İnternetin olmadığı ,Radyo ve Televizyonun bulunmadığı eğitimin yeterince verilmediği yıllarda , bütün evrenin kendimizin yaşadığı bölge olduğunu ve dünyanın kendi etrafımızda döndüğünü hayal ederiz.
Gelişmemiş toplumlarda, halklar hurafelerle, masallarla, hikayelerle büyüklerimiz veya kendini lider konumuna sokmuş kişiler tarafında bizlere empoze edilmiş fikirlerle yaşamlarımızı tamamlamak zorunda kalıyoruz.
Demokrasinin olmadığı,çok sesliliğin yerleşik olmadığı, tek bir kanaldan verilen söylemler , düşünmenin korku üzerine yapılmış bir düzen ve insanı korku kadar korkutan birşey yoktur, bu toplulukları istediğiniz yöne çevirir ,istediğinizi yaptırırsınız.
Liderler hep kapalı toplum yaratmaya çalışırlar ;başlangıçta sosyal,demokrat olmalarına karşınzamanla yalnızlaşırlar ve çerresine karşı güvensizlikleri artar paranoyaları derinleşir ama bunun farkına varmazlar ve kendilerinin insanların mutluluğu için en ideal kişi olduğuna inanırlar,halkına karşı söylediği yalanlara bir süre sonra kendileride inanmaya başlarlar,bir bakmışız demokratik yolla gelmiş olan bir kişi artık demokrasinin adının geçmeyeceği bir toplum yaratmıştır ve toplumda bu durumu kanıksamıştır.

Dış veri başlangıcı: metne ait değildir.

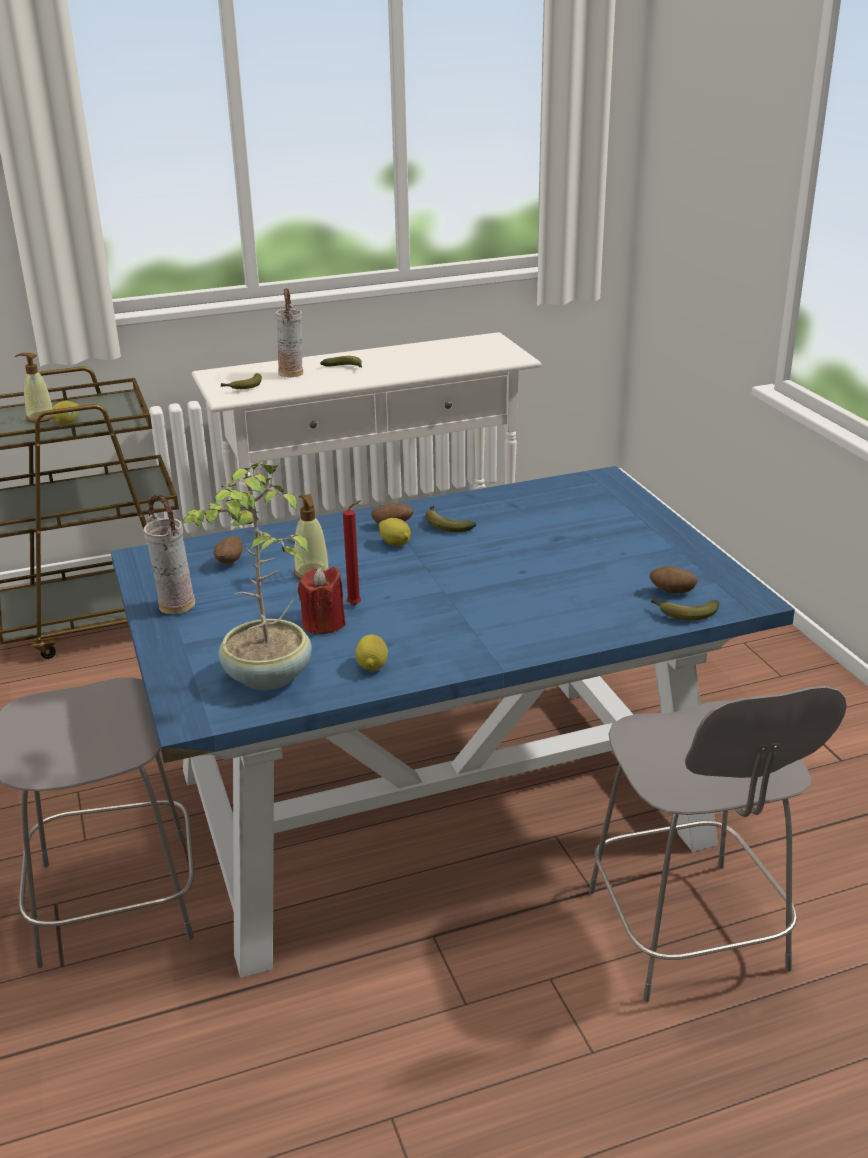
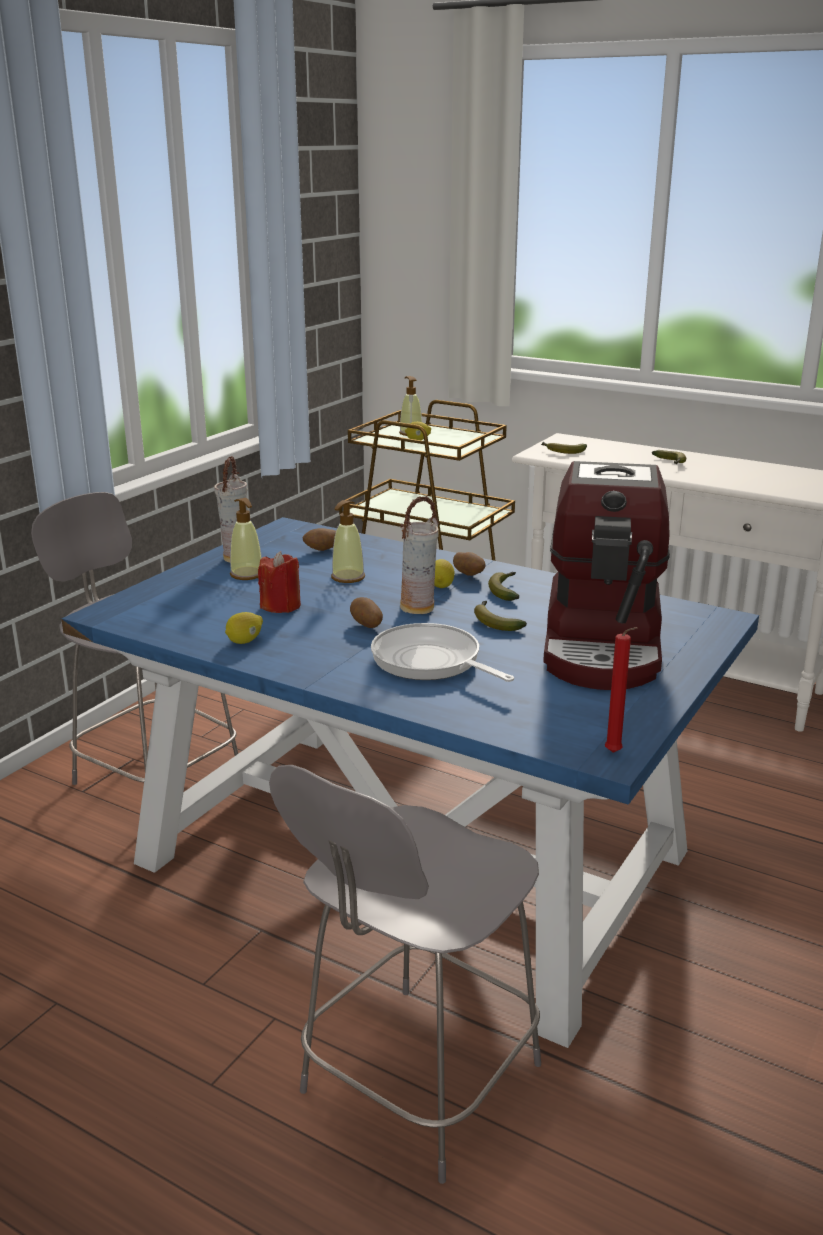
camera: 50 degrees right, 5 degrees down
(224, 615) = (247, 574): none -> soap dispenser
(266, 677) = (183, 615): potted plant -> none
(292, 374) = (619, 454): vase -> vase (418, 608)
(356, 605) = (324, 606): red candle -> red candle (615, 753)
(529, 602) = (430, 662): none -> frying pan
(591, 531) = (604, 645): none -> coffee machine
(672, 592) = (553, 714): potato -> potato (366, 625)
(683, 613) = (521, 732): banana -> banana (495, 622)

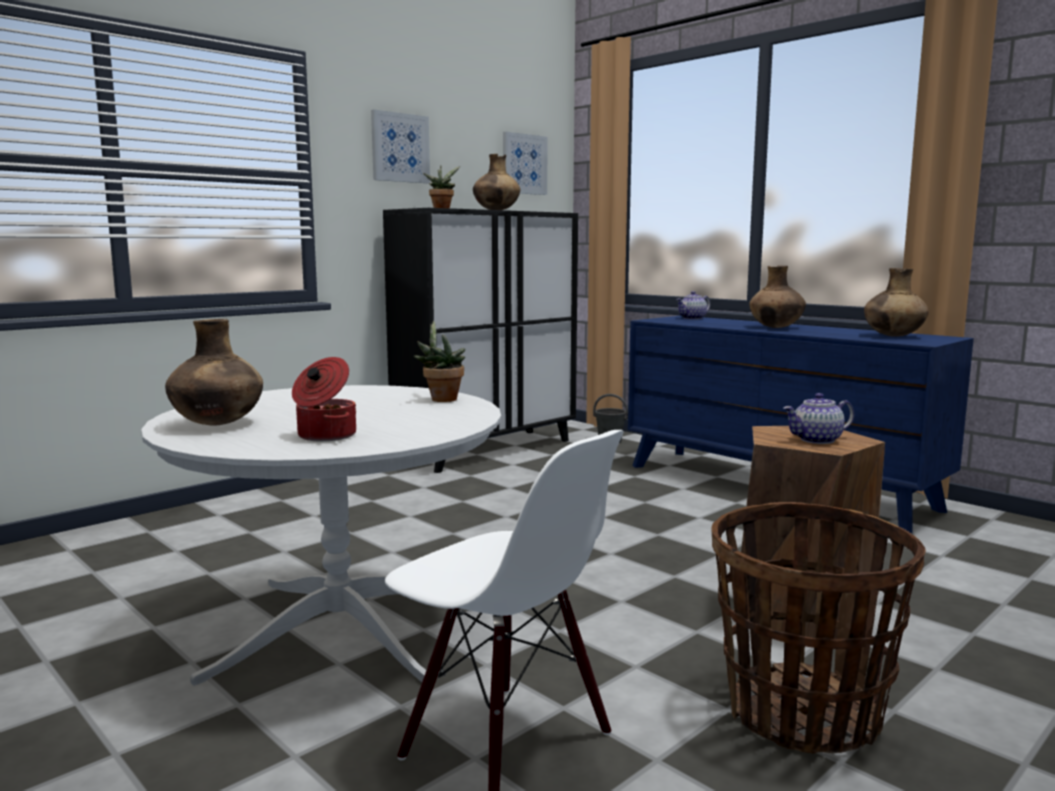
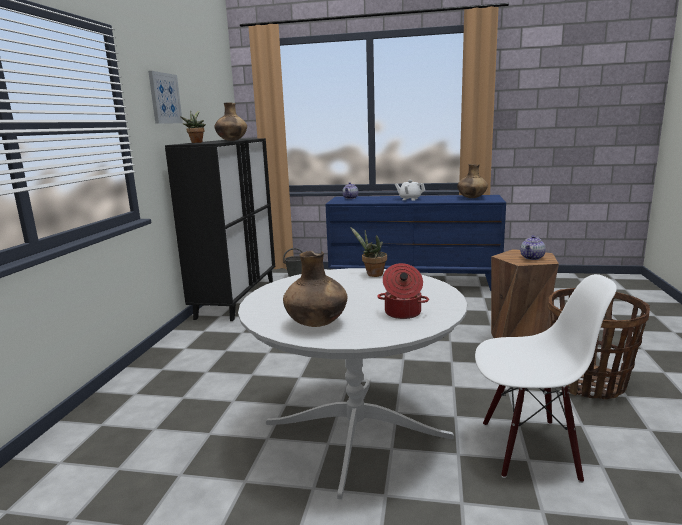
camera: 35 degrees left, 5 degrees up
(524, 164) = (217, 105): picture -> none
(776, 327) = (409, 199): brown vase -> white teapot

O zaman ne yapmak gerekir buda bilge insanlara düşüyor .”MONTAIGNE” 1571 yılında yazdığı denemelerinde der ki !
—-Bilgeliğe sahip olmak yetmez ondan istifade etmek gerekir.
—-Eğer kendine bir faydası yoksa ,bilge kişi hiçbirşey bilmiyordur.
—-Sadece sözde filozofluk taslayıp eyleme gelince korkan insanlardan medet umma.
Demek ki bilge insanlar halkın kapalı toplum haline izin vermemeleri gerekir yoksa sonumuz belirsizliğe bürünür.